• Selected extract:
####

DURANTE NEAL, a minor by his next friends;
EUGENE NEAL, et al.,
Plaintiffs-Appellants,
versus
FULTON COUNTY BOARD OF EDUCATION,
STEPHEN DOLINGER, Superintendent, et al.,
Defendants-Appellees.
Appeal from the United States District Court
for the Northern District of Georgia
(October 6, 2000)
Before EDMONDSON and MARCUS, Circuit Judges, and HANCOCK*, District
Judge.
MARCUS, Circuit Judge:
*
Honorable James H. Hancock, U.S. District Judge for the Northern District of Alabama,
sitting by designation.
Plaintiff Durante Neal, a high school freshman and member of the varsity
football team, appeals from the district court’s dismissal of his complaint alleging
that Tommy Ector, a high school teacher and football coach, violated his right
under the Due Process Clause to be free from excessive corporal punishment.
Ector allegedly struck Plaintiff with a metal weight lock, blinding him in one eye,
as a form of punishment for Plaintiff’s involvement in a fight with another student.

####

• Task input:

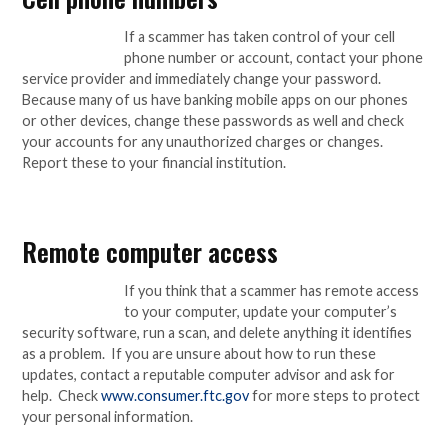
If a scammer has taken control of your cell
phone number or account, contact your phone
service provider and immediately change your password.
Because many of us have banking mobile apps on our phones
or other devices, change these passwords as well and check
your accounts for any unauthorized charges or changes.
Report these to your financial institution.
Remote computer access
If you think that a scammer has remote access
to your computer, update your computer’s
security software, run a scan, and delete anything it identifies
as a problem. If you are unsure about how to run these
updates, contact a reputable computer advisor and ask for
help. Check
www.consumer.ftc.gov
for more steps to protect
your personal information.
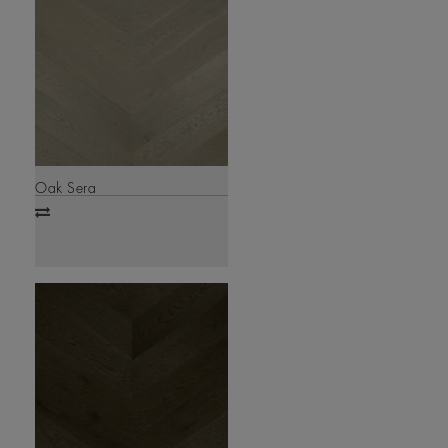
Oak Sera
Add
to
compare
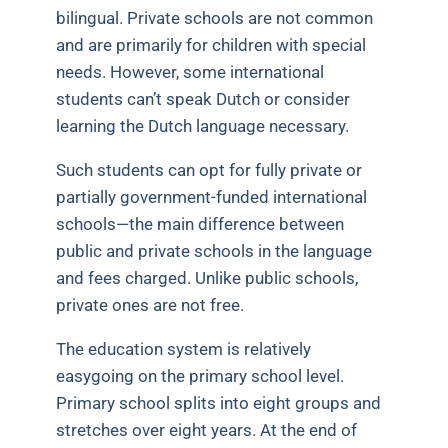
bilingual. Private schools are not common
and are primarily for children with special
needs. However, some international
students can’t speak Dutch or consider
learning the Dutch language necessary.
Such students can opt for fully private or
partially government-funded international
schools—the main difference between
public and private schools in the language
and fees charged. Unlike public schools,
private ones are not free.
The education system is relatively
easygoing on the primary school level.
Primary school splits into eight groups and
stretches over eight years. At the end of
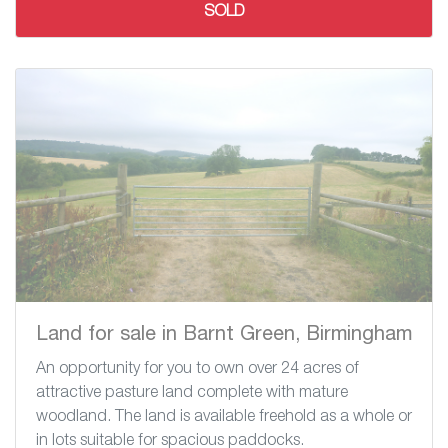
SOLD
Land for sale in Barnt Green, Birmingham
An opportunity for you to own over 24 acres of
attractive pasture land complete with mature
woodland. The land is available freehold as a whole or
in lots suitable for spacious paddocks.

####

• Work instruction 1:
Convert the listing into a numbered list with no blank lines, beginning at the line that contains "bilingual. Private schools are not common" and ending at the last line of the listing. Leave the pictures out.
• Work instruction 2:
Carry on the court opinion from the point where it stops.
The court opinion and the listing have no connection to each other.

• Response 1:
1. bilingual. Private schools are not common
2. and are primarily for children with special
3. needs. However, some international
4. students can’t speak Dutch or consider
5. learning the Dutch language necessary.
6. Such students can opt for fully private or
7. partially government-funded international
8. schools—the main difference between
9. public and private schools in the language
10. and fees charged. Unlike public schools,
11. private ones are not free.
12. The education system is relatively
13. easygoing on the primary school level.
14. Primary school splits into eight groups and
15. stretches over eight years. At the end of
16. SOLD
17. Land for sale in Barnt Green, Birmingham
18. An opportunity for you to own over 24 acres of
19. attractive pasture land complete with mature
20. woodland. The land is available freehold as a whole or
21. in lots suitable for spacious paddocks.

• Response 2:
The vast majority of Circuits have concluded that substantive due process
principles established by the Supreme Court protect a student from corporal
punishment that is intentional, obviously excessive, and creates a foreseeable risk
of serious injury. Because we conclude that, on the facts alleged in this case,
Plaintiff has stated a claim, we vacate the dismissal and remand for further
proceedings.
I.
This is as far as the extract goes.